— Kutipan —
+--
Keenam, bagaimana menekan risiko teknologi. Bank wajib melakukan back up semua data nasabah dan transaksi yang pernah dilakukan. Back up merupakan salinan data yang dapat dimanfaatkan ketika terjadi risiko teknologi, seperti kegagalan sistem dan kesalahan programming. Alhasil, bank tidak akan kehilangan data nasabah dan transaksi mereka.
Ketujuh, bagaimana tanggung jawab bank kepada nasabah. Bank wajib bertanggung jawab atas simpanan nasabahnya, apalagi kasus dilakukan oleh orang internal bank.
Apakah simpanan di bank dijamin LPS? Ada tiga kriteria bagi simpanan yang layak bayar: (i) tercatat dalam pembukuan bank, (ii) tingkat bunga simpanan tidak melebihi tingkat bunga penjaminan, dan (iii) tidak melakukan tindakan yang merugikan bank. Namun, pembayaran itu baru akan dilakukan LPS ketika izin usaha bank itu telah dicabut.
Kedelapan, tentu saja OJK ikut bertanggung jawab untuk menyelesaikan masalah antara bank dan nasabah. Hal itu tertuang dalam Peraturan OJK (POJK) Nomor 31/POJK.07/2020 Tanggal 29 April 2020 tentang Penyelenggaraan Layanan Konsumen dan Masyarakat di Sektor Jasa Keuangan oleh OJK.
Sayangnya, pelayanan pengaduan konsumen dibatasi Rp500 juta untuk bank dan Rp750 juta untuk asuransi. Selama ini peran OJK hanya sebagai intermediasi para pihak yang bersengketa. Untunglah, kini OJK segera meluncurkan aturan untuk lebih melindungi konsumen. Dengan bahasa lebih bening, OJK tak bisa lepas tangan begitu saja. Jika kasus itu sudah dilaporkan ke kepolisian, OJK pun dapat membantu kepolisian dalam menangani kasus tersebut.
+--
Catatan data
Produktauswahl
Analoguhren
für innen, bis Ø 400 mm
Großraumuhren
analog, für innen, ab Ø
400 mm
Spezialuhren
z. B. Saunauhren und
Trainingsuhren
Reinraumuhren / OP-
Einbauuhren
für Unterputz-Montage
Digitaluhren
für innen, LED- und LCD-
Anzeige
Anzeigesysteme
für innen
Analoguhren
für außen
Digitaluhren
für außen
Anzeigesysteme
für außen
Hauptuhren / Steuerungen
+--
— Pertanyaan —
(a) Tulis ulang seluruh bagian kutipan tentang perlindungan nasabah bank dari "Ketujuh, bagaimana tanggung" hingga "Keuangan oleh OJK.", dengan mengganti "LPS" menjadi "lembaga penjamin".
(b) Ringkas paragraf dalam kutipan tentang perlindungan nasabah bank yang diawali "Apakah simpanan di bank dijamin LPS?" menjadi daftar berbutir tanpa menghilangkan fakta pokoknya.
(c) Teruskan kutipan tentang perlindungan nasabah bank mulai dari kalimat terakhirnya.
Data tersebut tidak dipakai dalam latihan ini.

— Kunci Jawaban —
(a)
Ketujuh, bagaimana tanggung jawab bank kepada nasabah. Bank wajib bertanggung jawab atas simpanan nasabahnya, apalagi kasus dilakukan oleh orang internal bank.
Apakah simpanan di bank dijamin lembaga penjamin? Ada tiga kriteria bagi simpanan yang layak bayar: (i) tercatat dalam pembukuan bank, (ii) tingkat bunga simpanan tidak melebihi tingkat bunga penjaminan, dan (iii) tidak melakukan tindakan yang merugikan bank. Namun, pembayaran itu baru akan dilakukan lembaga penjamin ketika izin usaha bank itu telah dicabut.
Kedelapan, tentu saja OJK ikut bertanggung jawab untuk menyelesaikan masalah antara bank dan nasabah. Hal itu tertuang dalam Peraturan OJK (POJK) Nomor 31/POJK.07/2020 Tanggal 29 April 2020 tentang Penyelenggaraan Layanan Konsumen dan Masyarakat di Sektor Jasa Keuangan oleh OJK.

(b)
Kriteria simpanan yang layak bayar oleh LPS:
- tercatat dalam pembukuan bank;
- tingkat bunga simpanan tidak melebihi tingkat bunga penjaminan;
- tidak melakukan tindakan yang merugikan bank.

LPS baru melakukan pembayaran setelah izin usaha bank dicabut.

(c)
Kesembilan, bank juga wajib memiliki satu tempat tertentu yang dianggap aman sebagai pengganti ketika pusat data berbasis TI mengalami kehancuran karena kebakaran atau lainnya. Bank pun wajib menjamin bahwa pusat data cadangan itu dapat berjalan lancar ketika diperlukan kapan saja.
Semua itu sebagai contingency plan bagi bank dalam mitigasi risiko. Sarinya, contingency plan merupakan serangkaian langkah strategis yang telah disiapkan sebelumnya dan siap dijalankan ketika terjadi gangguan atau kegagalan operasional berbasis TI. Karena itu, diperlukan pula uji coba secara berkala untuk menguji apakah pusat data itu dapat berjalan dengan baik, cepat, dan benar.
Kesepuluh, lebih dari itu, bank wajib memperkaya kompetensi SDM tentang manajemen risiko sampai pada level sadar risiko (risk awareness) sebelum akhirnya mencapai level budaya risiko (risk culture). Upaya itu harus terus dilakukan, mengingat bisnis perbankan juga berkembang dengan pesat, bahkan sering bersinggungan dengan produk keuangan lainnya, seperti bisnis perasuransian dan pasar modal.
Selain itu, bank harus tiada henti melakukan revitalisasi sistem dan prosedur (standard operating procedures/SOP) manajemen risiko minimal tiga bulan sekali atau sesuai dengan kebutuhan. Hal itu bertujuan untuk mengikuti laju bisnis dan lingkungan bisnis.
Ketika bank telah menerapkan aneka jurus demikian, bank bakal lebih mampu menepis risiko kejahatan siber. Penyelesaian kasus dengan cepat akan mengerek kepercayaan pasar terhadap industri perbankan. Inilah tantangan serius bagi bank dan OJK untuk mampu menuntaskan setiap kasus dengan segera.
Ketika bank makin banyak memanfaatkan kecanggihan TI, bank wajib mengerek kiat mitigasi risiko teknologi. Sebab, meski risiko teknologi termasuk profil risiko yang rendah, tetapi sering terjadi. Artinya, risiko teknologi itu memiliki dampak rendah, tetapi frekuensinya tinggi. (*)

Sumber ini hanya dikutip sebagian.